Furthermore, Martin Troughton, marketing director of Anglian Home Improvements said that older people’s troubled relationship with technology was a common misconception. Once his company scratched beneath the surface, they found that the over-50s were doing their due diligence on Anglian online but were phoning the call centre to make the purchase.

"The over-50s didn’t feel comfortable committing to us online [and were more likely to phone to make a purchase], but that’s where they did their research," said Troughton.

Winding down

Another misconception that was blown out of the water at this year’s event was that retirement and old age is a time for winding down.

Firefish – the independent research agency - delivered a live insight session that was moderated by Rebekah Yock and Serena Scott.

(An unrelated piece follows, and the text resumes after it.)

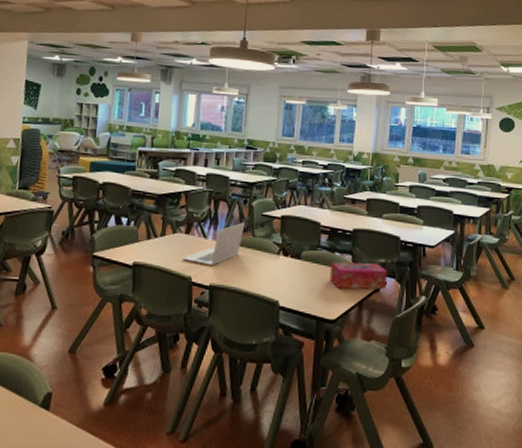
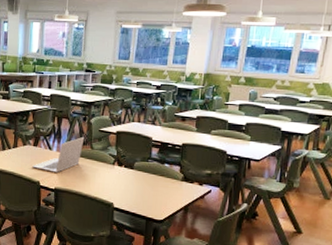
tissue box: present [329,261,387,290] -> none [159,171,212,197]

The session gave the audience a real-world view into the hearts and minds of mature customers and the fact that they no longer see retirement as a chance to wind-down but more as a chance to rediscover and reinvent themselves.

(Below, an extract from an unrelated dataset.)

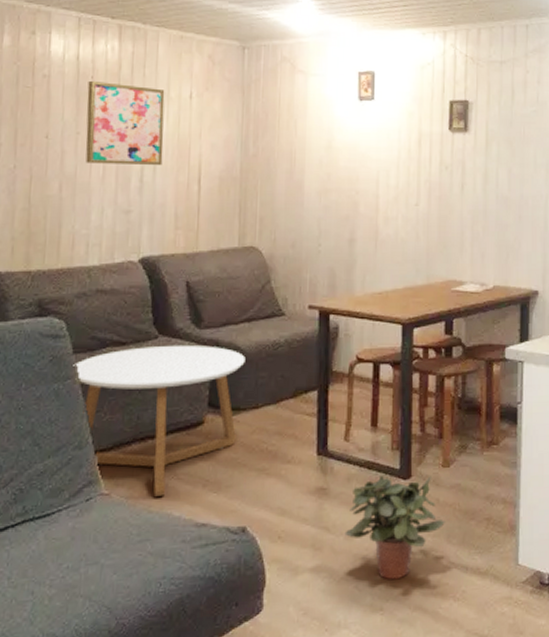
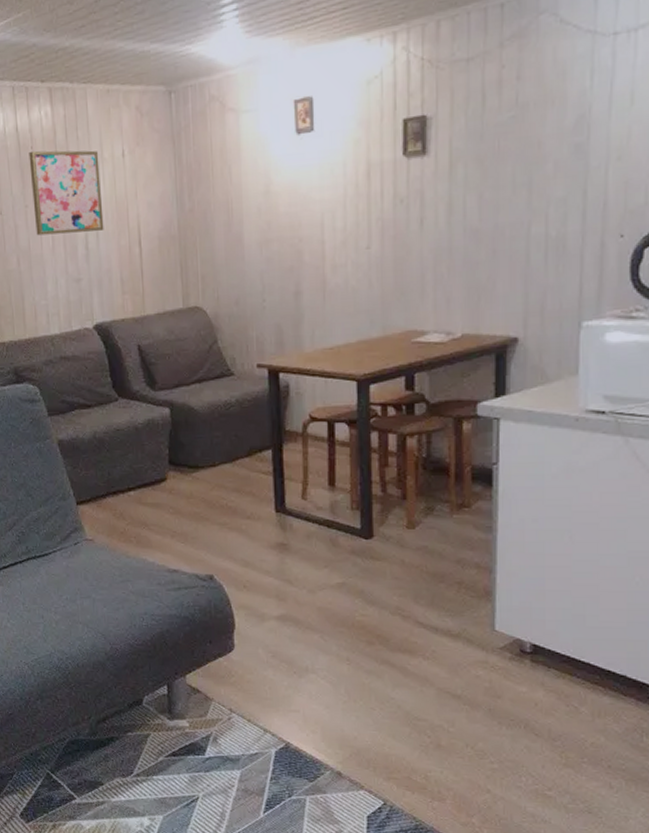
coffee table: present [73,344,245,496] -> none [49,406,199,544]
potted plant: present [344,475,445,580] -> none [307,534,412,634]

Many ‘grans’ are called on by their children to look after grandchildren as the cost of childcare becomes prohibitively expensive

This theme was enhanced by a presentation from Gigi Eligoloff, founder of Gransnet, who proved her audience was younger, richer and more tech-savvy than people often gave them credit for. Moreover, many ‘grans’ are called on by their children to look after grandchildren as the cost of childcare becomes prohibitively expensive for many families who still need both partners to work. Indeed, Aviva, the insurance company, has estimated that the cost of childcare which grandparents provide for their grandchildren is huge - the equivalent of £7bn in 2013.   

Alison Finnegan from Immediate Media, the special interest content and platform company, introduced us to the seven segments of 'Generation Wealth', the audience marketers and brands cannot afford to ignore. Meanwhile, Rosemary Goreman from the Mail Newspaper Group reiterated this concept, introducing us to the ‘Super Parents’.

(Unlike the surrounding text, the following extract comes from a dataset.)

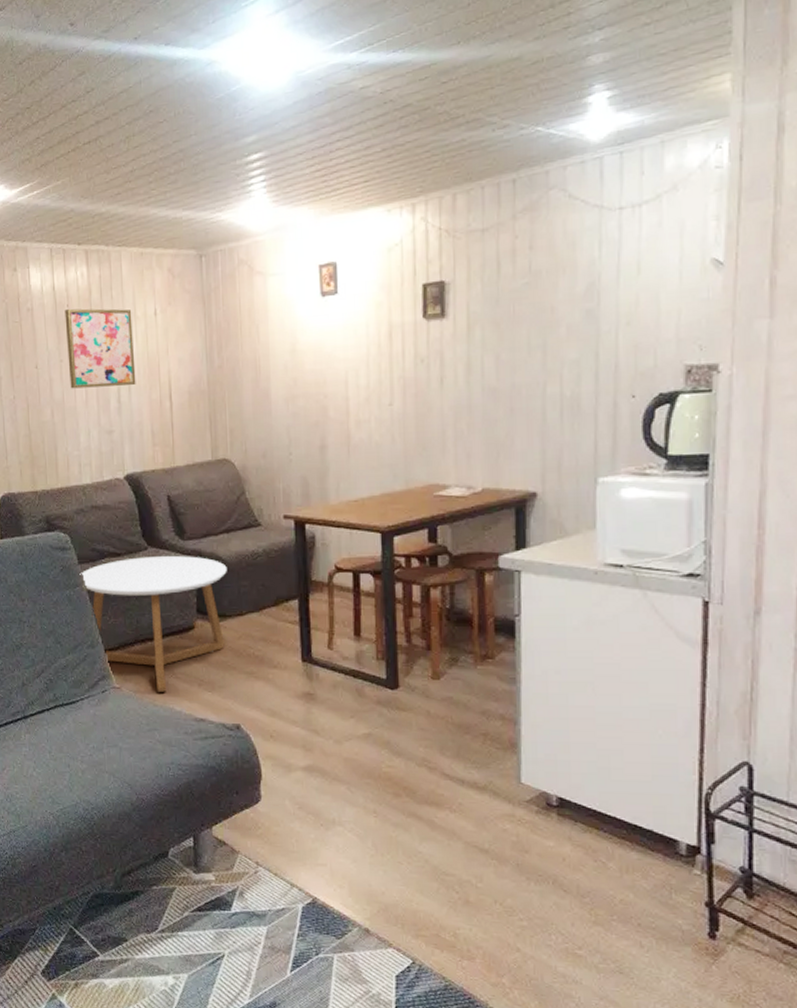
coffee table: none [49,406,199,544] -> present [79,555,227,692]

This new group is made up of a growing number of baby-boomers who are changing patterns of consumer behaviour in two ways. Firstly, they are bank-rolling their children and, often, their grandchildren in these harsh modern economic times, providing them with the security and cash to battle against the economic elements which are threatening to make them the eternal boomerang children generation

Secondly, their financial muscle, together with their knowledge, life experience and the time which they can give to researching product sectors means that they are wielding incredible influence on the purchasing decisions of their families.

Alison stated: "As an industry, we need to understand the drivers of the behaviours that we are trying to affect on behalf of brands. As an advertising industry, being on top of the drivers of behaviour is crucial."

Differential ageing

Wise Branding's Melanie Haslam identified eight key trends which will reshape the over 50's market, including differential ageing, life enhancers (things that push life’s boundaries) and help-yourselfing. Further changes identified by Haslam included the US  trend of the 'younger old' moving back in with wealthy older parents, to older people moving back to urban living for improved life quality, access to services and reduced travel costs. 

Mike Colling of MC&C and Janet Thompson of Warner Leisure Hotels took conference participants on a content-led customer journey. It was an eye-opener for everyone, showing the audience that those entering retirement are more likely to try new products and services, over a period which can last for many years.

Getting older doesn’t mean life is over. In her presentation, Pearlfisher's futures director Sophie Maxwell looked at the media's demands on us to "grow up fast and then aspire to stay young". Maxwell believes that "ageing will, once again, become respected and revered, assuming its rightful stature".

The conference learned that the behaviour and purchasing habits of ‘mature consumers’ has changed drastically in recent months. Given their growing share of total market wealth however, 75.9% in the second quarter of 2013, they present a gold mine of opportunity for savvy marketer - to be ignored or mis-targeted at their peril.